• PROVIDED DATA:
□ □ □ □

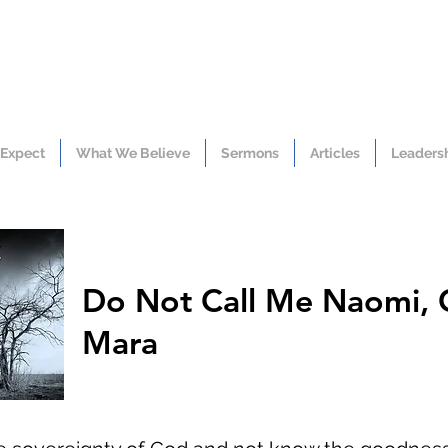
 Expect
What We Believe
Sermons
Articles
Leaders
Do Not Call Me Naomi, 
Mara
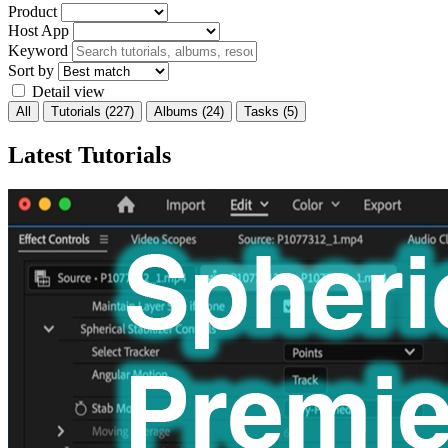
Product
Host App
Keyword
Sort by
Detail view
All
Tutorials
(227)
Albums
(24)
Tasks
(5)
Latest Tutorials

□ □ □ □

• BRIEF:
Please output every record above exactly. Leave the pictures out.

• WORKED SOLUTION:
 Expect
What We Believe
Sermons
Articles
Leaders
Do Not Call Me Naomi, 
Mara
Product
Host App
Keyword
Sort by
Detail view
All
Tutorials
(227)
Albums
(24)
Tasks
(5)
Latest Tutorials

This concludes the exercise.